4:30: Mrs. S.H met us in the lobby, she instructed us to leave are belongings in a locker. The other volunteers and me were patted down by the first officer. We were escorted and asked to go through the metal detector and to take off our shoes and socks for a thorough check. We walked through to receive our PPD (Personal protection device) it’s a device for the volunteer’s safety. We walked through the facility and made it outside, the walk way was steady, the grass rippled as wind fluffed it. We walked towards the program building as we were greeted by the walking inmates. We walk into the building. I was introduced to one of the participants in the poetry workshop, Dorothy was gentle, she walked, counted the steps that she hasn’t taken yet. We were introduced to our point officer.
4:45: we were asked to sit in the room to watch a short film that expanded on procedures and guidelines in the prison. The video was a converted VHS video into a DVD disc. The video had the nostalgic static, ribbons of static noise that took over the screen. Shifting the antennas in order to find that quality. The video was much older than expected.
-What looks like a crotched blazar that didn’t move with the body language?

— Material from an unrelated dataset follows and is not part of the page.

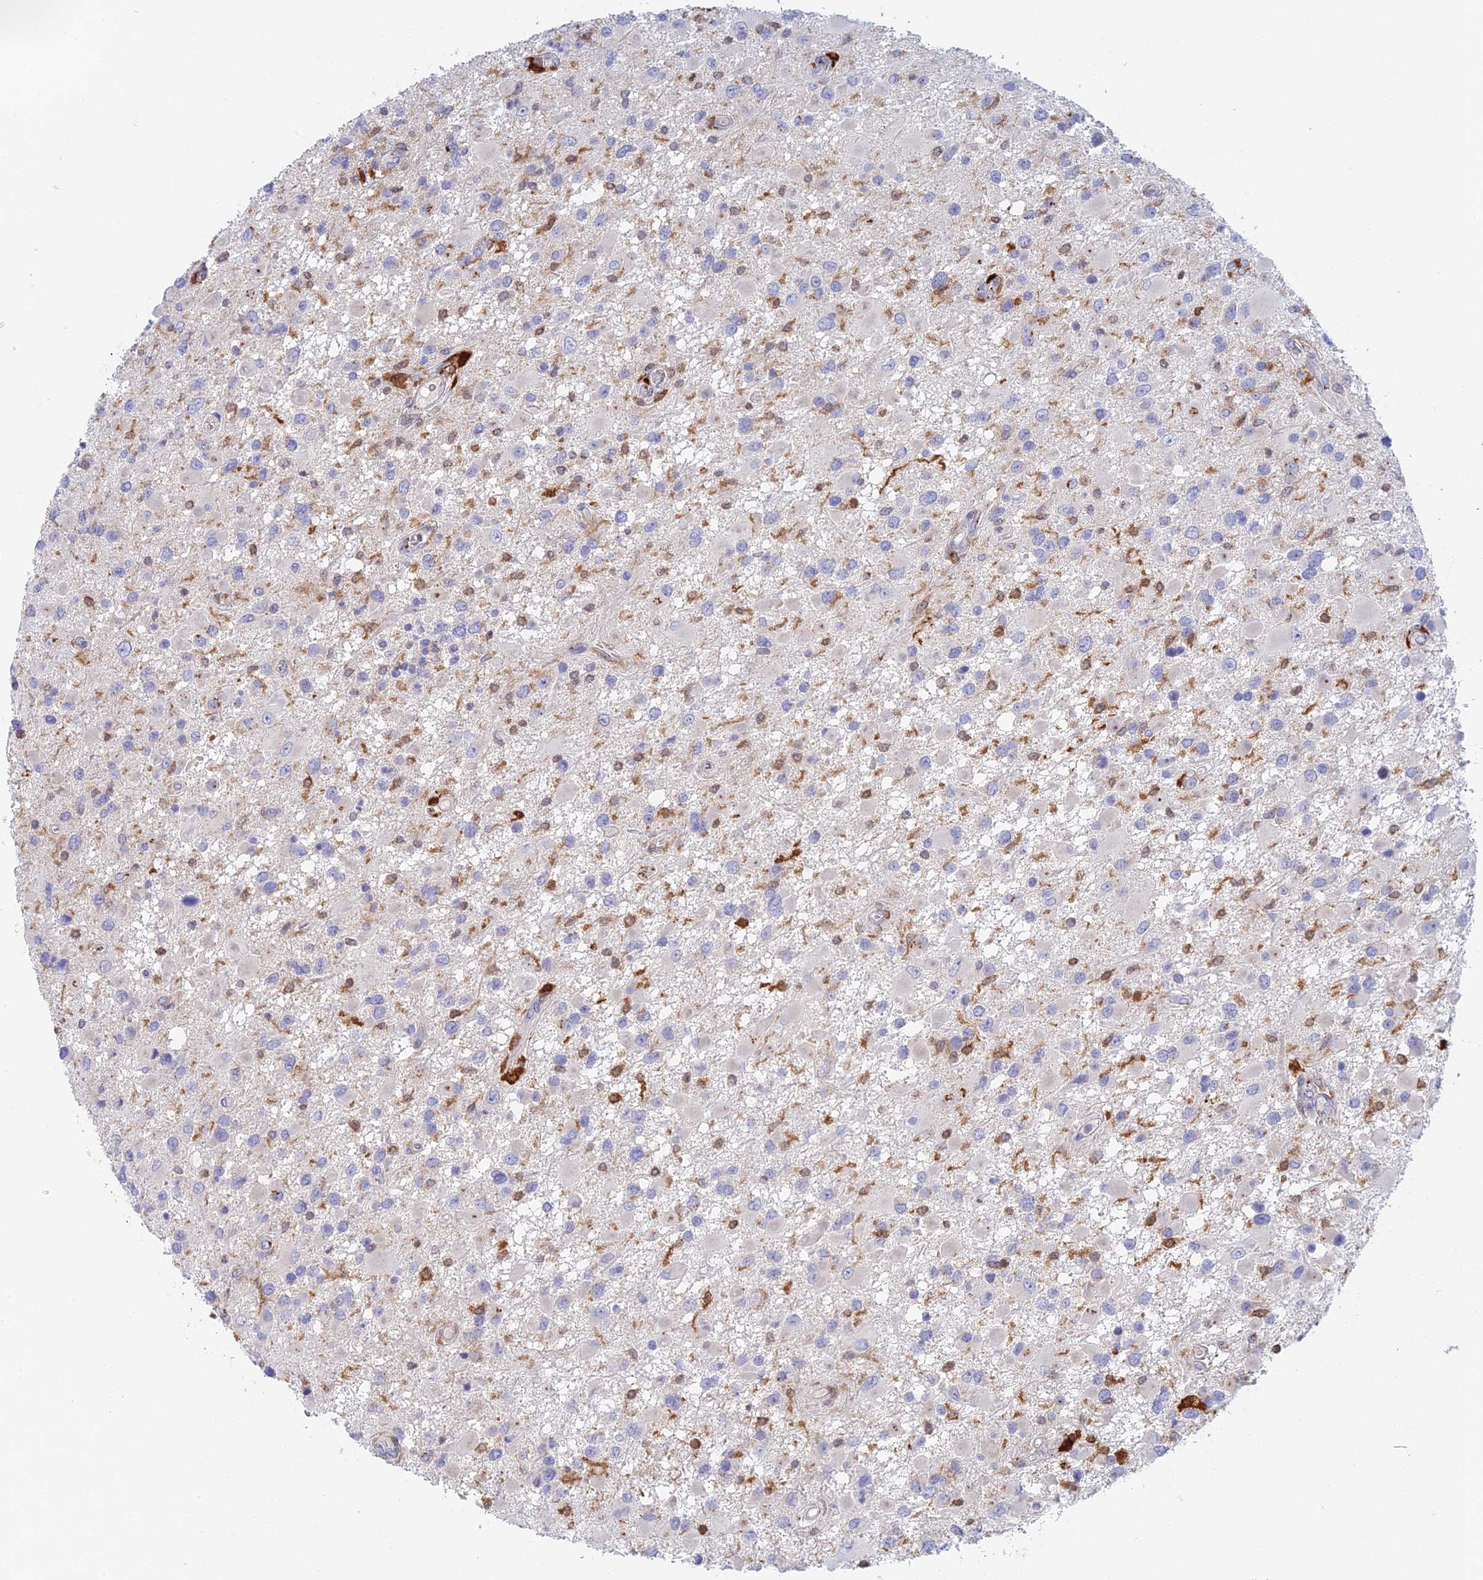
{"staining": {"intensity": "negative", "quantity": "none", "location": "none"}, "tissue": "glioma", "cell_type": "Tumor cells", "image_type": "cancer", "snomed": [{"axis": "morphology", "description": "Glioma, malignant, High grade"}, {"axis": "topography", "description": "Brain"}], "caption": "Immunohistochemical staining of glioma shows no significant staining in tumor cells.", "gene": "SLC24A3", "patient": {"sex": "male", "age": 53}}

-Static strips moving upwards on the screen
Finally, the video was over, 6:05pm came around and orientation was over. We walked toward the restroom for the inmates. We were instructed to shout out “MALE IN THE AREA” whenever walking past the area. I was by the officer and he told me about what happens in the facility.
“Like nothing I have seen before” seemed to be the following sentence after every description. He was pleasant, he was friendly with all the inmates and addressed them by “Mrs.” and “Ms.”. It was admirable, he treated them with a profound respect. 6:30 was approaching and I stayed behind to meet with Rob and Adam.
I felt comfortable; familiarity was the sense. The dynamic of the programs building didn’t feel like an inmate/prison setting. All of the inmates were treating it as any occupation, there were many roles in the building. Some did housekeeping, a few were escorting and getting the rooms ready for the evening programs. It was comforting to know that it wasn’t just a typical prison.